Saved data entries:
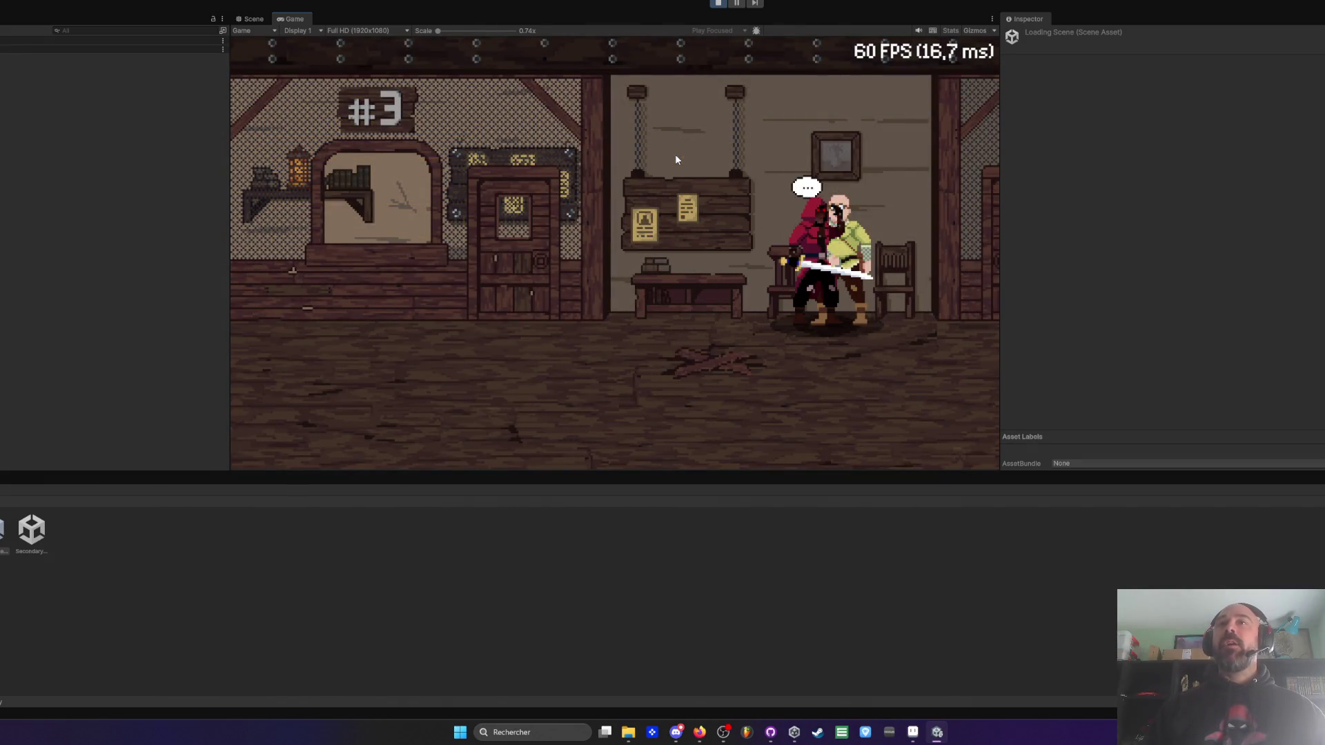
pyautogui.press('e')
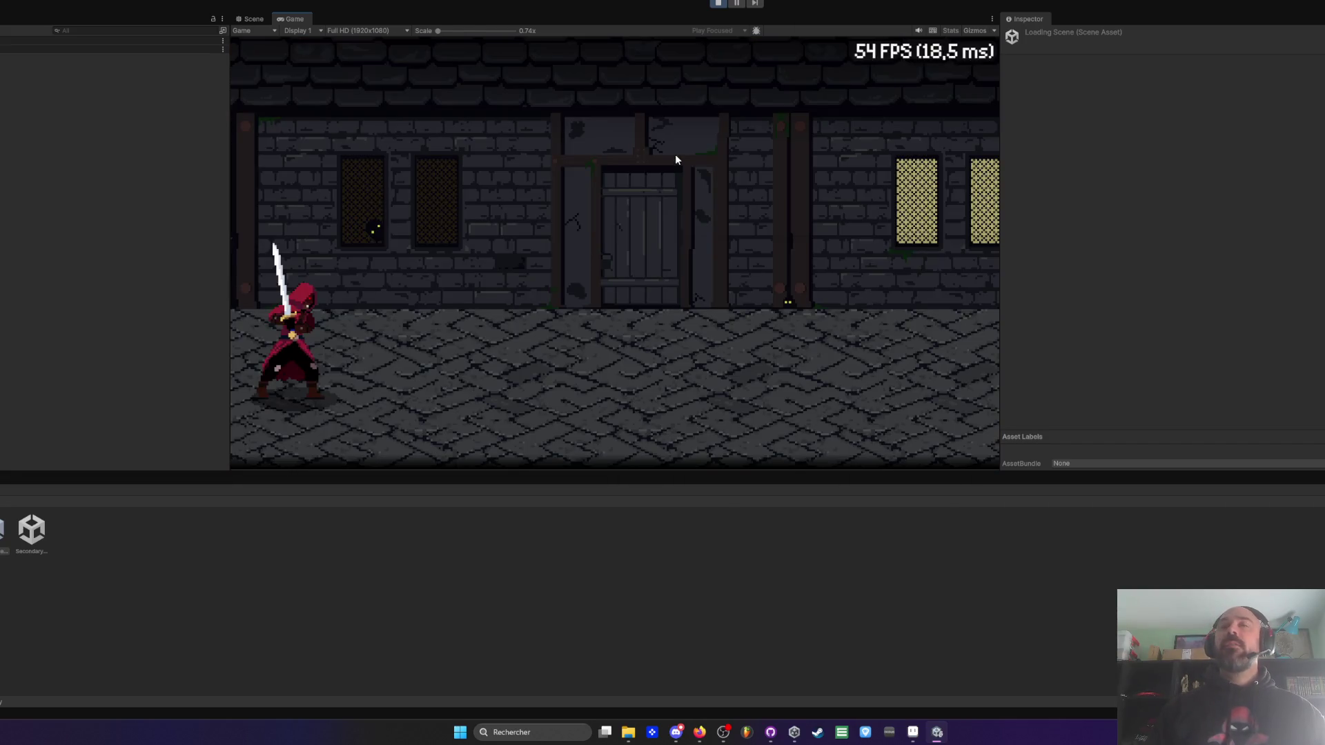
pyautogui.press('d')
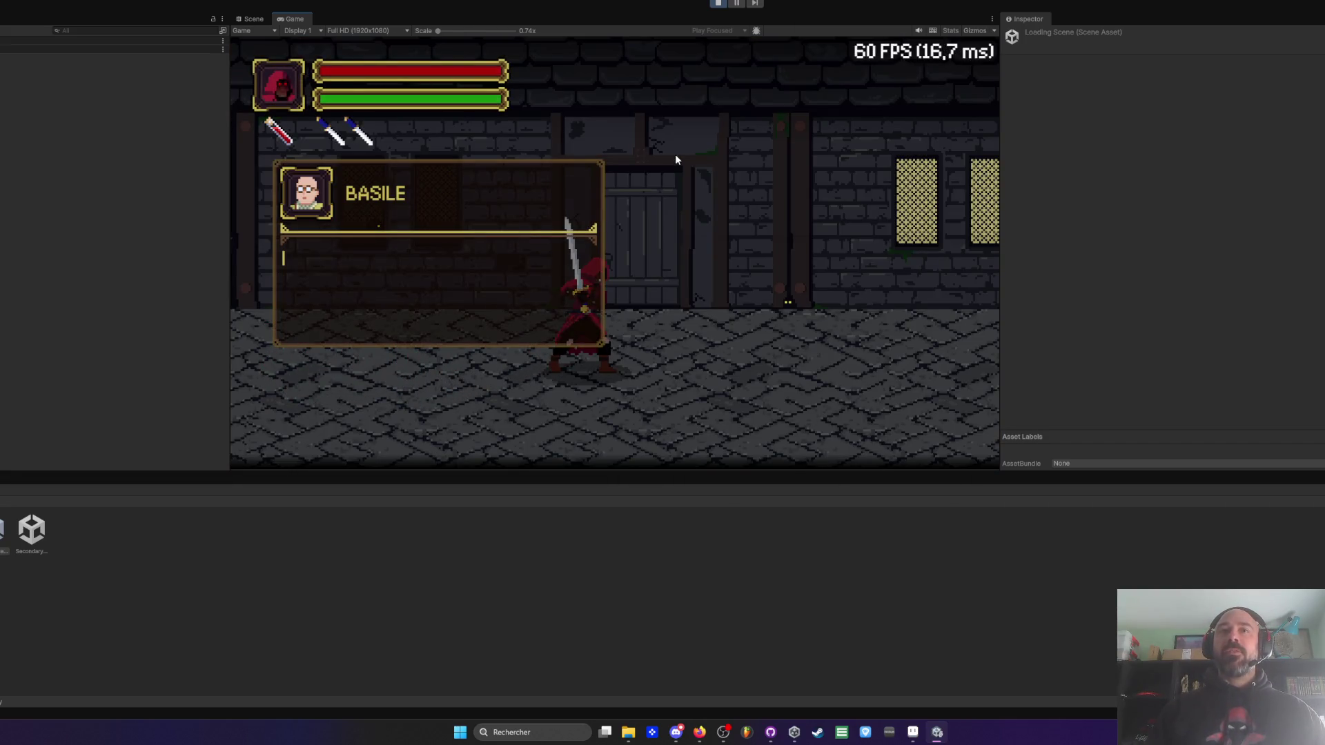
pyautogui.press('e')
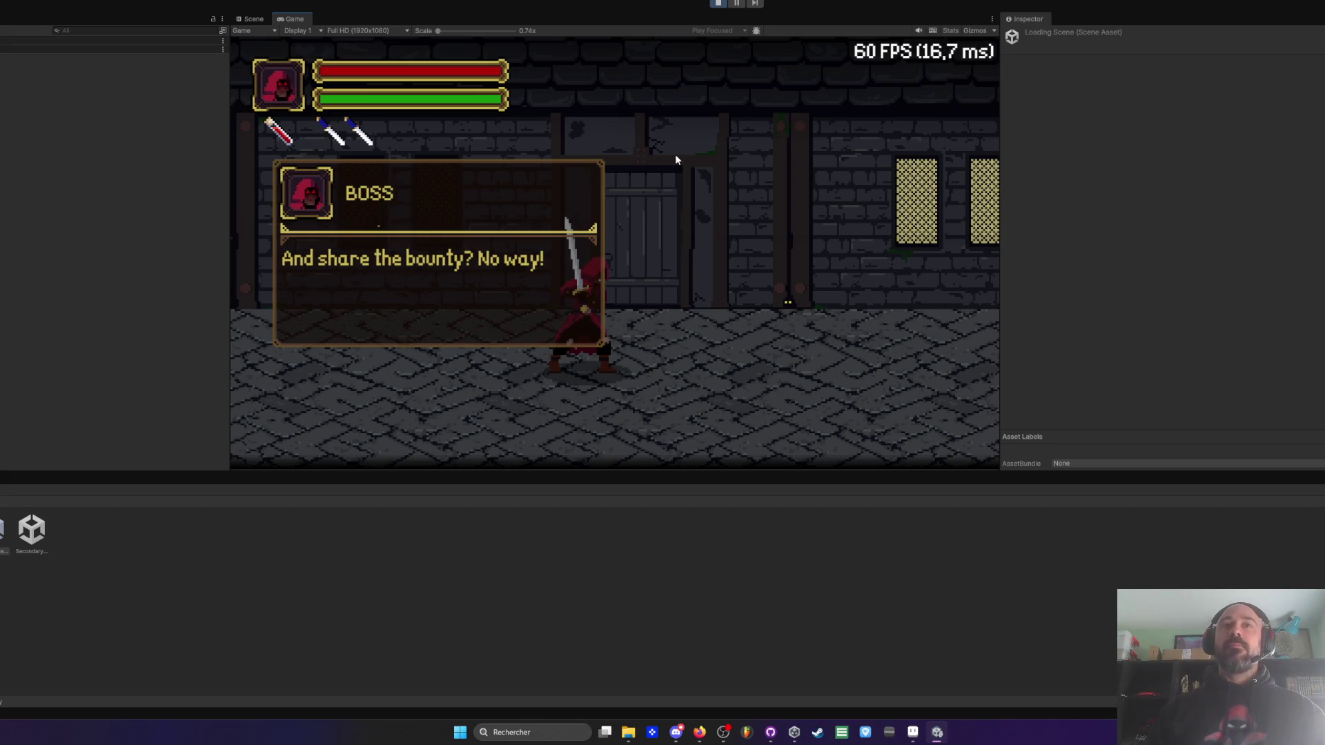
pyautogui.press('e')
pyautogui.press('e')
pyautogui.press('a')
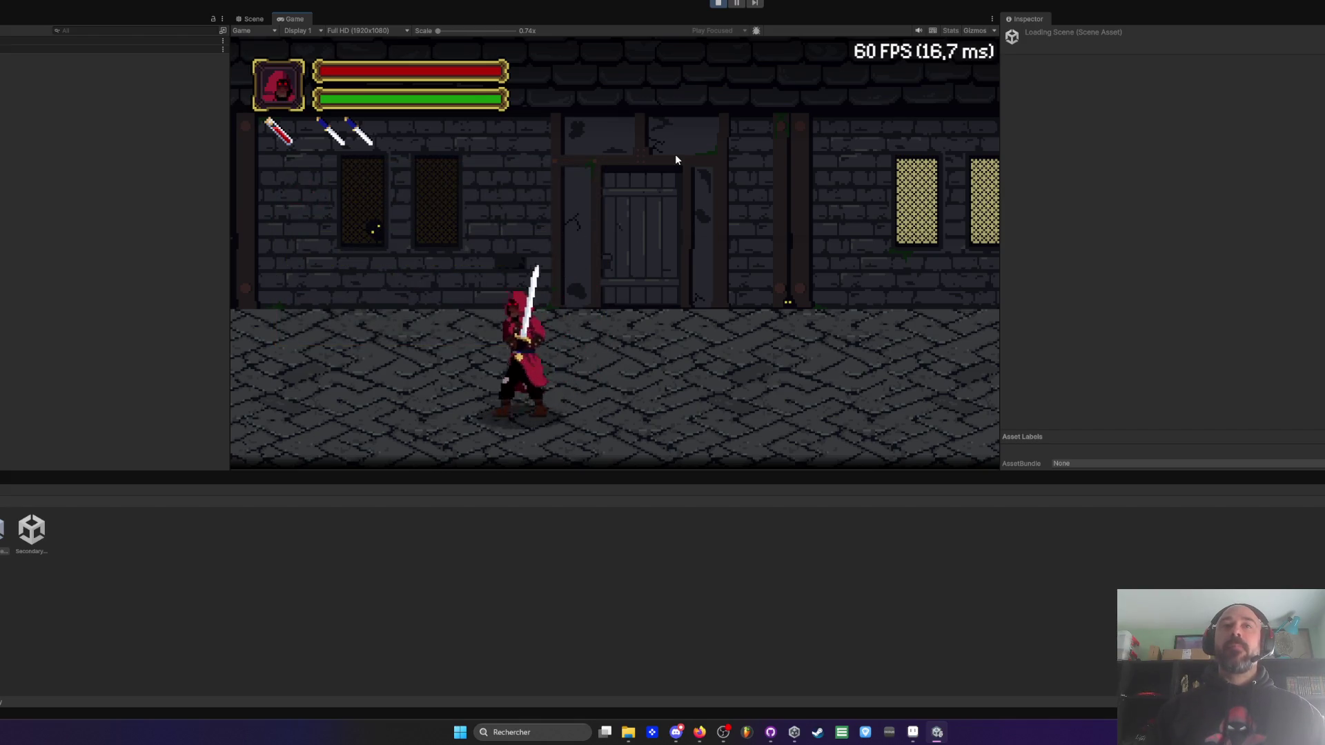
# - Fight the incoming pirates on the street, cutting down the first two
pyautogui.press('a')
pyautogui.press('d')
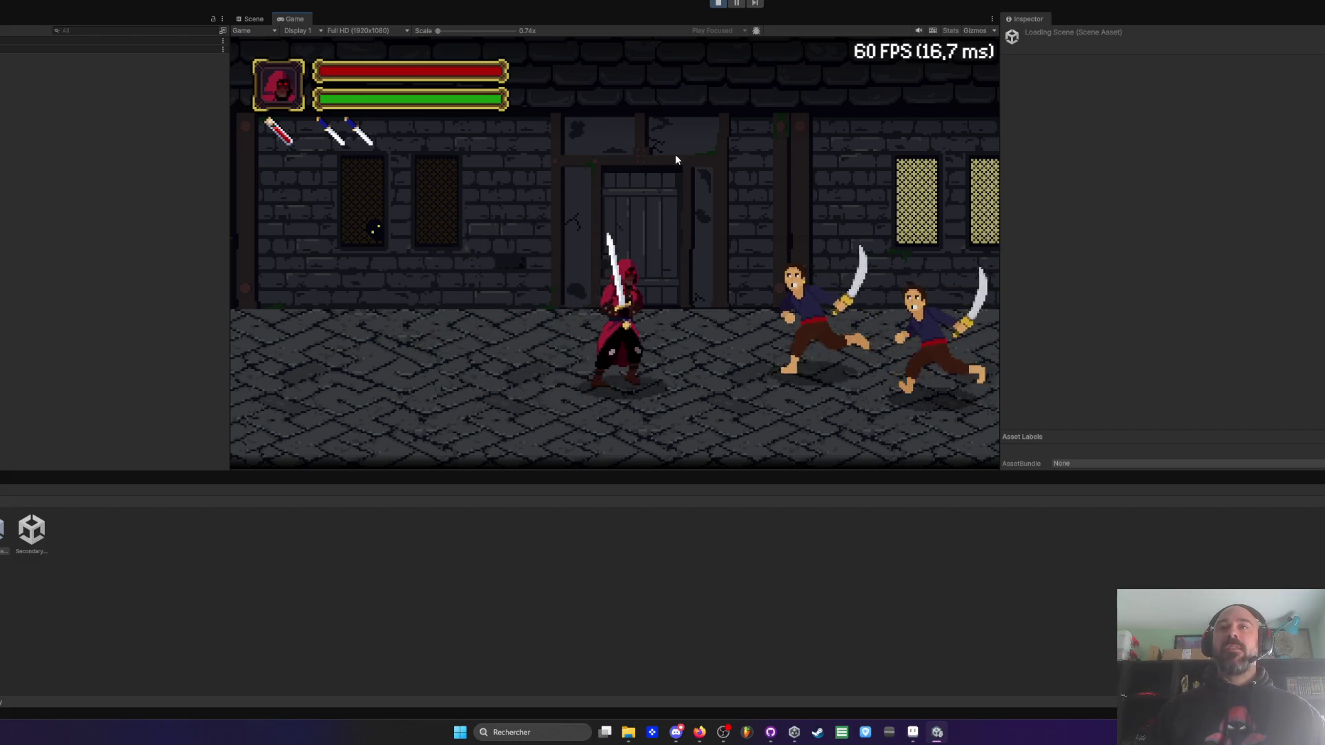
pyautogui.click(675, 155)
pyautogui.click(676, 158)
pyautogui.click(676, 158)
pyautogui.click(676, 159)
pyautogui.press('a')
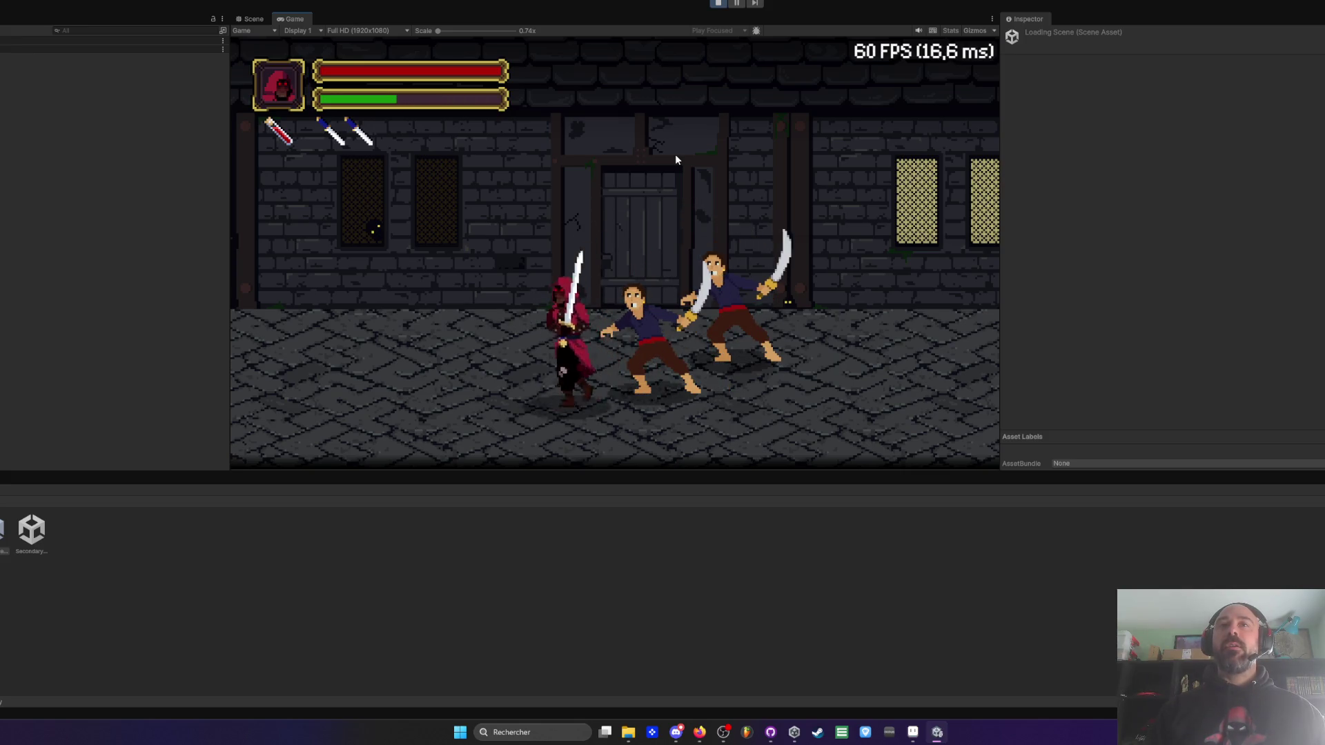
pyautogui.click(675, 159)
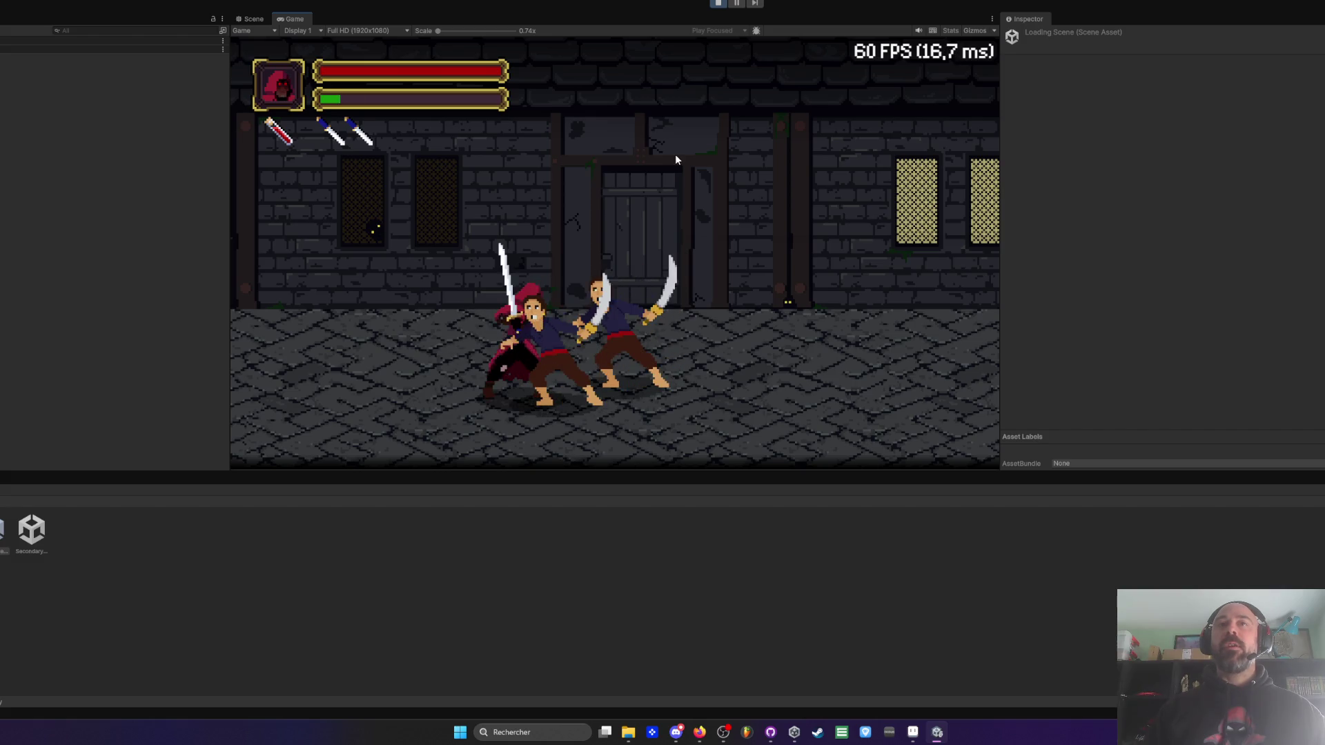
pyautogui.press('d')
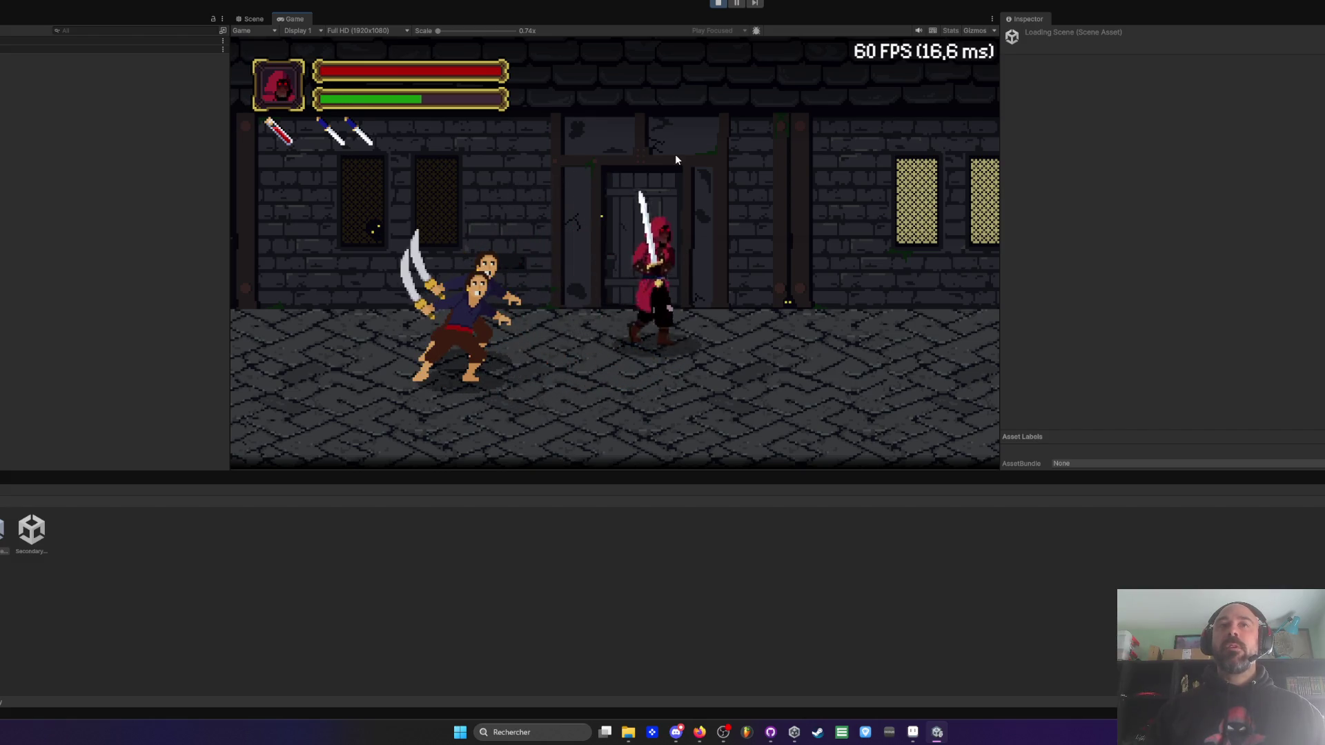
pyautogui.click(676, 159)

*Task requirements*. Could you write out all the records exactly, without the pictures?

*Response for this exercise*.
pyautogui.press('e')
pyautogui.press('d')
pyautogui.press('e')
pyautogui.press('e')
pyautogui.press('e')
pyautogui.press('a')
# - Fight the incoming pirates on the street, cutting down the first two
pyautogui.press('a')
pyautogui.press('d')
pyautogui.click(675, 155)
pyautogui.click(676, 158)
pyautogui.click(676, 158)
pyautogui.click(676, 159)
pyautogui.press('a')
pyautogui.click(675, 159)
pyautogui.press('d')
pyautogui.click(676, 159)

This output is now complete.